Де Мартино ставит перед собой цель сформировать представление о магическом мире, отойдя от клише, распространенных в нашей культуре и питаемых застарелыми предрассудками, и отказ от которых требует тщательного исследования породившего их историко-культурного процесса. Их живучесть, очевидно, свидетельствует о неспособности западной цивилизации преодолеть границы, которые этноцентрический менталитет навязывает автономному развитию познавательного процесса. Мы еще вернемся к этому ключевому пункту. Эти предварительные рассуждения необходимы для первого подступа к исследованиям Де Мартино, которые разворачивались в двух взаимосвязанных направлениях: первое было связано с инаковостью магии или, точнее говоря, с поиском герменевтических инструментов, которые позволили бы понять ее отличительные черты; второе имеет своим предметом западную цивилизацию, индивидуирующие признаки которой диалектически возникают из столкновения с «другими формами общественного существования людей». Двигаясь в двух этих направлениях, Де Мартино воплощает в жизнь программу, набросок которой он представил в предшествующем своем труде, «Натурализм и историзм в этнологии»[1]. «Магический мир» можно рассматривать как основополагающий текст для этнологии, ориентированной на историзм и одушевленной философской мыслью, радикально отличающейся от этнологии традиционной, натуралистически-описательной, которая игнорирует неразрывную связь между познанием другого, отличного от себя (sub specie магического), и обновлением самосознания европейской цивилизации, которое и дало импульс рождению этнологии как дисциплины. В этой перспективе особенно показательны главы первая и третья рассматриваемого произведения, основные сюжетные линии которого мы рассмотрим ниже.

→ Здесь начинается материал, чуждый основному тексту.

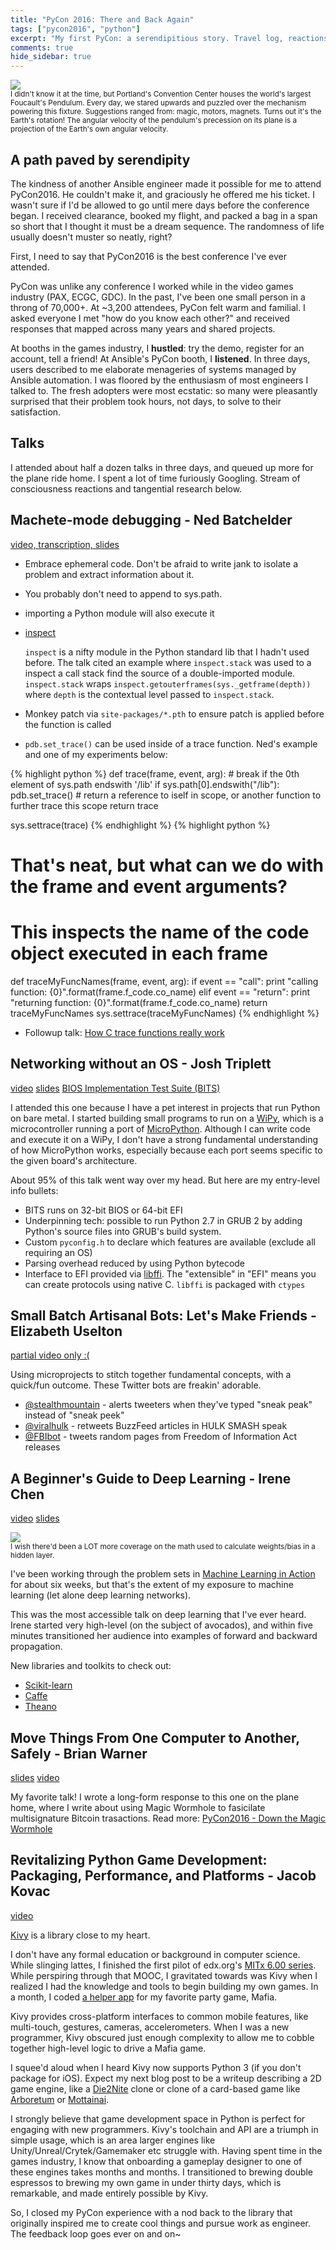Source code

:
 ```yaml
---
title: "PyCon 2016: There and Back Again"
tags: ["pycon2016", "python"]
excerpt: "My first PyCon: a serendipitious story. Travel log, reactions to talks, and long-form hallway discussions."
comments: true
hide_sidebar: true
---
```


<div class="col-sm-4 pull-right">
<img class="img-responsive" src="/assets/pycon2016/worlds-largest-foucaults-pendulum.jpg" />
<footer><small>I didn't know it at the time, but Portland's Convention Center houses the world's largest Foucault's Pendulum. Every day, we stared upwards and puzzled over the mechanism powering this fixture. Suggestions ranged from: magic, motors, magnets. Turns out it's the Earth's rotation! The angular velocity of the pendulum's precession on its plane is a projection of the Earth's own angular velocity. </small></footer>
</div>

## A path paved by serendipity

The kindness of another Ansible engineer made it possible for me to attend PyCon2016. He couldn't make it, and graciously he offered me his ticket. I wasn't sure if I'd be allowed to go until mere days before the conference began. I received clearance, booked my flight, and packed a bag in a span so short that I thought it must be a dream sequence. The randomness of life usually doesn't muster so neatly, right?

First, I need to say that PyCon2016 is the best conference I've ever attended.

PyCon was unlike any conference I worked while in the video games industry (PAX, ECGC, GDC). In the past, I've been one small person in a throng of 70,000+. At ~3,200 attendees, PyCon felt warm and familial. I asked everyone I met "how do you know each other?" and received responses that mapped across many years and shared projects.

At booths in the games industry, I **hustled**: try the demo, register for an account, tell a friend! At Ansible's PyCon booth, I **listened**. In three days, users described to me elaborate menageries of systems managed by Ansible automation. I was floored by the enthusiasm of most engineers I talked to. The fresh adopters were most ecstatic: so many were pleasantly surprised that their problem took hours, not days, to solve to their satisfaction.

## Talks

I attended about half a dozen talks in three days, and queued up more for the plane ride home. I spent a lot of time furiously Googling. Stream of consciousness reactions and tangential research below.

## Machete-mode debugging - Ned Batchelder

[video, transcription, slides](http://nedbatchelder.com/text/machete.html)

* Embrace ephemeral code. Don't be afraid to write jank to isolate a problem and extract information about it.
* You probably don't need to append to sys.path.
* importing a Python module will also execute it
* [inspect](https://docs.python.org/2/library/inspect.html])

    `inspect` is a nifty module in the Python standard lib that I hadn't used before. The talk cited an example where `inspect.stack` was used to a inspect a call stack find the source of a double-imported module. `inspect.stack` wraps `inspect.getouterframes(sys._getframe(depth))` where `depth` is the contextual level passed to `inspect.stack`.

* Monkey patch via `site-packages/*.pth` to ensure patch is applied before the function is called
* `pdb.set_trace()` can be used inside of a trace function. Ned's example and one of my experiments below:

{% highlight python %}
def trace(frame, event, arg):
    # break if the 0th element of sys.path endswith '/lib'
    if sys.path[0].endswith("/lib"):
        pdb.set_trace()
    # return a reference to iself in scope, or another function to further trace this scope
    return trace

sys.settrace(trace)
{% endhighlight %}
{% highlight python %}
# That's neat, but what can we do with the frame and event arguments?
# This inspects the name of the code object executed in each frame
def traceMyFuncNames(frame, event, arg):
    if event == "call":
        print "calling function: {0}".format(frame.f_code.co_name)
    elif event == "return":
        print "returning function: {0}".format(frame.f_code.co_name)
    return traceMyFuncNames
sys.settrace(traceMyFuncNames)
{% endhighlight %}
* Followup talk: [How C trace functions really work](http://nedbatchelder.com/text/trace-function.html)

## Networking without an OS - Josh Triplett

[video](https://www.youtube.com/watch?v=AlkKvetGFSk)
[slides](https://speakerdeck.com/pycon2016/josh-triplett-networking-without-an-os)
[BIOS Implementation Test Suite (BITS)](https://biosbits.org/)

I attended this one because I have a pet interest in projects that run Python on bare metal. I started building small programs to run on a [WiPy](https://www.indiegogo.com/projects/the-wipy-the-internet-of-things-of-the-future#/), which is a microcontroller running a port of [MicroPython](http://docs.micropython.org/en/latest/wipy/index.html). Although I can write code and execute it on a WiPy, I don't have a strong fundamental understanding of how MicroPython works, especially because each port seems specific to the given board's architecture.

About 95% of this talk went way over my head. But here are my entry-level info bullets:

* BITS runs on 32-bit BIOS or 64-bit EFI
* Underpinning tech: possible to run Python 2.7 in GRUB 2 by adding Python's source files into GRUB's build system.
* Custom `pyconfig.h` to declare which features are available (exclude all requiring an OS)
* Parsing overhead reduced by using Python bytecode
* Interface to EFI provided via [libffi](https://sourceware.org/libffi/). The "extensible" in "EFI" means you can create protocols using native C. `libffi` is packaged with `ctypes`

## Small Batch Artisanal Bots: Let's Make Friends - Elizabeth Uselton

[partial video only :(](https://www.youtube.com/watch?v=HH6bD29gZFg)

Using microprojects to stitch together fundamental concepts, with a quick/fun outcome. These Twitter bots are freakin' adorable.

* [@stealthmountain](https://twitter.com/stealthmountain) - alerts tweeters when they've typed "sneak peak" instead of "sneak peek"
* [@viralhulk](https://twitter.com/viralhulk) - retweets BuzzFeed articles in HULK SMASH speak
* [@FBIbot](https://twitter.com/FBIbot) - tweets random pages from Freedom of Information Act releases

## A Beginner's Guide to Deep Learning - Irene Chen

[video](https://www.youtube.com/watch?v=d5tFV3lmUXE)
[slides](https://speakerdeck.com/pycon2016/irene-chen-a-beginners-guide-to-deep-learning)

<div class="col-sm-4 pull-right">
<img class="img-responsive" src="/assets/pycon2016/more-math-pls.png" />
<footer><small>I wish there'd been a LOT more coverage on the math used to calculate weights/bias in a hidden layer.</small></footer>
</div>

I've been working through the problem sets in [Machine Learning in Action](https://www.manning.com/books/machine-learning-in-action) for about six weeks, but that's the extent of my exposure to machine learning (let alone deep learning networks).

This was the most accessible talk on deep learning that I've ever heard. Irene started very high-level (on the subject of avocados), and within five minutes transitioned her audience into examples of forward and backward propagation.

New libraries and toolkits to check out:

* [Scikit-learn](http://scikit-learn.org/stable/)
* [Caffe](https://github.com/BVLC/caffe)
* [Theano](http://deeplearning.net/software/theano/)

## Move Things From One Computer to Another, Safely - Brian Warner

[slides](http://www.lothar.com/~warner/MagicWormhole-PyCon2016.pdf)
[video](https://www.youtube.com/watch?v=dgnikoiau68)

My favorite talk! I wrote a long-form response to this one on the plane home, where I write about using Magic Wormhole to fasicilate multisignature Bitcoin trasactions. Read more: [PyCon2016 - Down the Magic Wormhole](/pycon2016-down-the-magic-wormhole)

## Revitalizing Python Game Development: Packaging, Performance, and Platforms - Jacob Kovac

[video](https://www.youtube.com/watch?v=z09_Z2VG2_8)

[Kivy](https://kivy.org/#home) is a library close to my heart.

I don't have any formal education or background in computer science. While slinging lattes, I finished the first pilot of edx.org's [MITx 6.00 series](https://www.edx.org/course/introduction-computer-science-mitx-6-00-1x-7). While perspiring through that MOOC, I gravitated towards was Kivy when I realized I had the knowledge and tools to begin building my own games. In a month, I coded [a helper app](https://github.com/leigh-johnson/MAFIA) for my favorite party game, Mafia.

Kivy provides cross-platform interfaces to common mobile features, like multi-touch, gestures, cameras, accelerometers. When I was a new programmer, Kivy obscured just enough complexity to allow me to cobble together high-level logic to drive a Mafia game.

I squee'd aloud when I heard Kivy now supports Python 3 (if you don't package for iOS). Expect my next blog post to be a writeup describing a 2D game engine, like a [Die2Nite](http://www.die2nite.com/) clone or clone of a card-based game like [Arboretum](https://boardgamegeek.com/boardgame/140934/arboretum) or [Mottainai](https://boardgamegeek.com/boardgame/175199/mottainai).

I strongly believe that game development space in Python is perfect for engaging with new programmers. Kivy's toolchain and API are a triumph in simple usage, which is an area larger engines like Unity/Unreal/Crytek/Gamemaker etc struggle with. Having spent time in the games industry, I know that onboarding a gameplay designer to one of these engines takes months and months. I transitioned to brewing double espressos to brewing my own game in under thirty days, which is remarkable, and made entirely possible by Kivy.

So, I closed my PyCon experience with a nod back to the library that originally inspired me to create cool things and pursue work as engineer. The feedback loop goes ever on and on~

Мы уже указывали на предрассудки, препятствующие пониманию особого типа культуры, сложившегося в магическом мире. Они восходят к той антимагической установке, которая досталась в наследство западной цивилизации от греческой философии и христианства: эллинско-христианская антропология и антимагическая полемика, сопровождающие нашу цивилизацию на всем протяжении ее истории, создали настоящую пропасть, разрыв[2]; этот разрыв затронул, in primis, способ восприятия реальности и человеческого присутствия в мире и имел следствием некритическое и презрительное отвержение магического. «Элементарная», по сути своей пропедевтическая, обязанность, которую Де Мартино возлагает на этнологию, заключается в том, чтобы историзировать и одновременно скорректировать ту деформацию, которая была вызвана «культурным тщеславием», побуждающим абсолютизировать западную цивилизацию и, вследствие этого, принимать в расчет только ее систему категорий, априори исключая все иное из сферы культуры.

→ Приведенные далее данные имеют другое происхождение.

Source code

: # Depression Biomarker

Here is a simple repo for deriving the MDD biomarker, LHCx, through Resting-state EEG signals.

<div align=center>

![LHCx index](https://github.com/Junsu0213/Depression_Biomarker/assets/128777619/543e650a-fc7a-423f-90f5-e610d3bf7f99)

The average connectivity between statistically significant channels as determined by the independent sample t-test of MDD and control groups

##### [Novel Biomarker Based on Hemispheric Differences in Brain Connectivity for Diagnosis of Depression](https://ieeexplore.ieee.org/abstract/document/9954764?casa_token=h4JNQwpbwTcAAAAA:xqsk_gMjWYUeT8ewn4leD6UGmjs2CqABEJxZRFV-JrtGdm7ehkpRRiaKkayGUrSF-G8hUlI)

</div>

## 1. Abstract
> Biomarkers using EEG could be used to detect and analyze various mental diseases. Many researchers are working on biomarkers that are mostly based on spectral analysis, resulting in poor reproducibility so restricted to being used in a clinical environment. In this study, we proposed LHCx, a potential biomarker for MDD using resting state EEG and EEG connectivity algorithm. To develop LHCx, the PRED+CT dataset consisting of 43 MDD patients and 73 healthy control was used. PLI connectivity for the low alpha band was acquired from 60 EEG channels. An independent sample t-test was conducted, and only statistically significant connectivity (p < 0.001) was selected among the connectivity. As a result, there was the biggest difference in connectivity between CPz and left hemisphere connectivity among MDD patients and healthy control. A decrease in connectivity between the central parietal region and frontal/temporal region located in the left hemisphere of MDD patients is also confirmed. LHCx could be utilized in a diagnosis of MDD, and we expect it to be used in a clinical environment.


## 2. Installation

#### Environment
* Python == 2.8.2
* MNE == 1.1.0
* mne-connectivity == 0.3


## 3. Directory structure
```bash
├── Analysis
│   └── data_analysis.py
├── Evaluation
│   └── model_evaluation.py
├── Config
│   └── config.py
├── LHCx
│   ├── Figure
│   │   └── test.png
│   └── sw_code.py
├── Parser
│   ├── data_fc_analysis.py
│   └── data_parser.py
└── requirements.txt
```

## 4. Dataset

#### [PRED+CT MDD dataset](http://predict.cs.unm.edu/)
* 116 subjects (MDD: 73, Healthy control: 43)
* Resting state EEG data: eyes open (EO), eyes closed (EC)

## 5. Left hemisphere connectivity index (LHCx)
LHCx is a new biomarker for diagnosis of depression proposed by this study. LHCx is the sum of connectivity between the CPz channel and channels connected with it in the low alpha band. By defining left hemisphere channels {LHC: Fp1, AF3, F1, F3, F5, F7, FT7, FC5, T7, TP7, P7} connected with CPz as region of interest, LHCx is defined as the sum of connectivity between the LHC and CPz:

Реализация подобной задачи предполагает радикальное изменение сознания, подразумевающее признание множественности культурных миров, каждый из которых обладает собственной историей и системой ценностей. Подобная метанойя создает предпосылки для понимания «культурно чуждого» и одновременного расширения западного исторического сознания, в результате чего оно обретает способность сравнивать и соизмерять себя с другими способами существования людей в обществе[3].

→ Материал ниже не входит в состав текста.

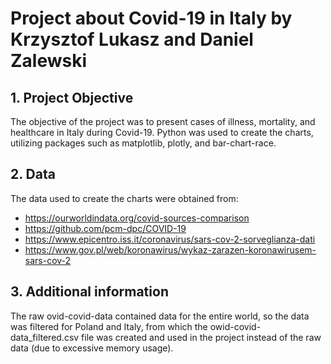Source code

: # Project about Covid-19 in Italy by Krzysztof Lukasz and Daniel Zalewski


## 1. Project Objective
The objective of the project was to present cases of illness, mortality, and healthcare in Italy during Covid-19. Python was used to create the charts, utilizing packages such as matplotlib, plotly, and bar-chart-race.

## 2. Data
The data used to create the charts were obtained from:
- https://ourworldindata.org/covid-sources-comparison
- https://github.com/pcm-dpc/COVID-19
- https://www.epicentro.iss.it/coronavirus/sars-cov-2-sorveglianza-dati
- https://www.gov.pl/web/koronawirus/wykaz-zarazen-koronawirusem-sars-cov-2

## 3. Additional information
The raw ovid-covid-data contained data for the entire world, so the data was filtered for Poland and Italy, from which the owid-covid-data_filtered.csv file was created and used in the project instead of the raw data (due to excessive memory usage).
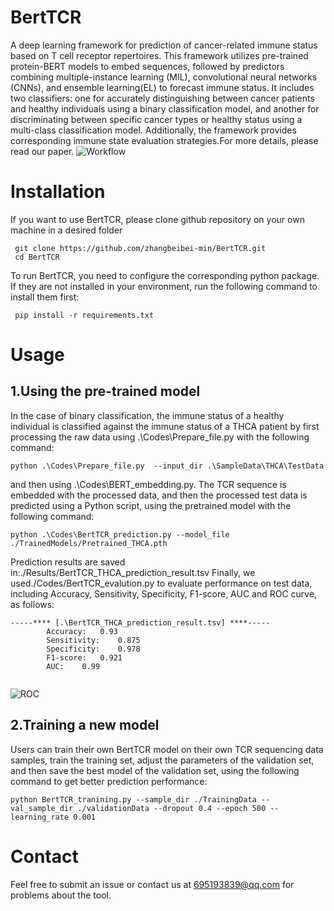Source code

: # BertTCR
A deep learning framework for prediction of cancer-related immune status based on T cell receptor repertoires. This framework utilizes pre-trained protein-BERT models to embed sequences, followed by predictors combining multiple-instance learning (MIL), convolutional neural networks (CNNs), and ensemble learning(EL) to forecast immune status. It includes two classifiers: one for accurately distinguishing between cancer patients and healthy individuals using a binary classification model, and another for discriminating between specific cancer types or healthy status using a multi-class classification model. Additionally, the framework provides corresponding immune state evaluation strategies.For more details, please read our paper.
![Workflow ](https://github.com/zhangbeibei-min/BertTCR/tree/main/Workflow)


# Installation

If you want to use BertTCR, please clone github repository on your own machine in a desired folder
```
 git clone https://github.com/zhangbeibei-min/BertTCR.git
 cd BertTCR
```
To run BertTCR, you need to configure the corresponding python package. If they are not installed in your environment, run the following command to install them first:
```
 pip install -r requirements.txt
```

# Usage
## 1.Using the pre-trained model
In the case of binary classification, the immune status of a healthy individual is classified against the immune status of a THCA patient by first processing the raw data using .\Codes\Prepare_file.py with the following command:
```
python .\Codes\Prepare_file.py  --input_dir .\SampleData\THCA\TestData

```
and then using .\Codes\BERT_embedding.py. The TCR sequence is embedded with the processed data, and then the processed test data is predicted using a Python script, using the pretrained model with the following command:

```
python .\Codes\BertTCR_prediction.py --model_file ./TrainedModels/Pretrained_THCA.pth

```
Prediction results are saved in:./Results/BertTCR_THCA_prediction_result.tsv
Finally, we used./Codes/BertTCR_evalution.py to evaluate performance on test data, including Accuracy, Sensitivity, Specificity, F1-score, AUC and ROC curve, as follows:
```
-----**** [.\BertTCR_THCA_prediction_result.tsv] ****-----
        Accuracy:	0.93
        Sensitivity:	0.875
        Specificity:	0.978
        F1-score:	0.921
        AUC:	0.99
        
```
![ROC](https://github.com/zhangbeibei-min/BertTCR/tree/main/Figures)

## 2.Training a new model
Users can train their own BertTCR model on their own TCR sequencing data samples, train the training set, adjust the parameters of the validation set, and then save the best model of the validation set, using the following command to get better prediction performance:
```
python BertTCR_tranining.py --sample_dir ./TrainingData --val_sample_dir ./validationData --dropout 0.4 --epoch 500 --learning_rate 0.001

```

# Contact
Feel free to submit an issue or contact us at 695193839@qq.com for problems about the tool.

Как было сказано выше, Де Мартино анализирует основания истористской этнологии во введении к «Натурализму и историзму в этнологии», помещая эту дисциплину в широкий политический и культурный контекст, который укоренен в настоящем, в проблемах, которые определяют его облик:

Наша цивилизация в кризисе: один мир рассыпается на части, другой идет ему на смену […]. Одно известно наверняка: каждый должен выбрать свое место в строю, взять на себя долю ответственности. Можно ошибаться в суждениях, но не иметь суждений нельзя. Действовать неправильно иногда можно, но нельзя не действовать. Раз это так, какова задача историка? Этой задачей всегда было – и сегодня более, чем когда-либо, – расширение самосознания, позволяющее решиться на действие. Историческое самосознание расширяется не только за счет того, что проясняется смысл институтов нашей цивилизации, и мы начинаем осознавать подлинную природу нашего культурного наследия, но также и за счет того, что мы научаемся отличать нашу цивилизацию от других, в том числе наиболее от нее далеких. Современная цивилизация принуждена мобилизовать все свои силы, чтобы преодолеть кризис, который она переживает. Историк, в силу роли, которую он играет в совершающейся драме, и лежащих на нем задач, отвечает на вызов времени, внося в дело собственный вклад, а именно бо2льшую способность к определению индивидуальных черт объекта, из которой вырастает затем бо2льшая способность к действию[4].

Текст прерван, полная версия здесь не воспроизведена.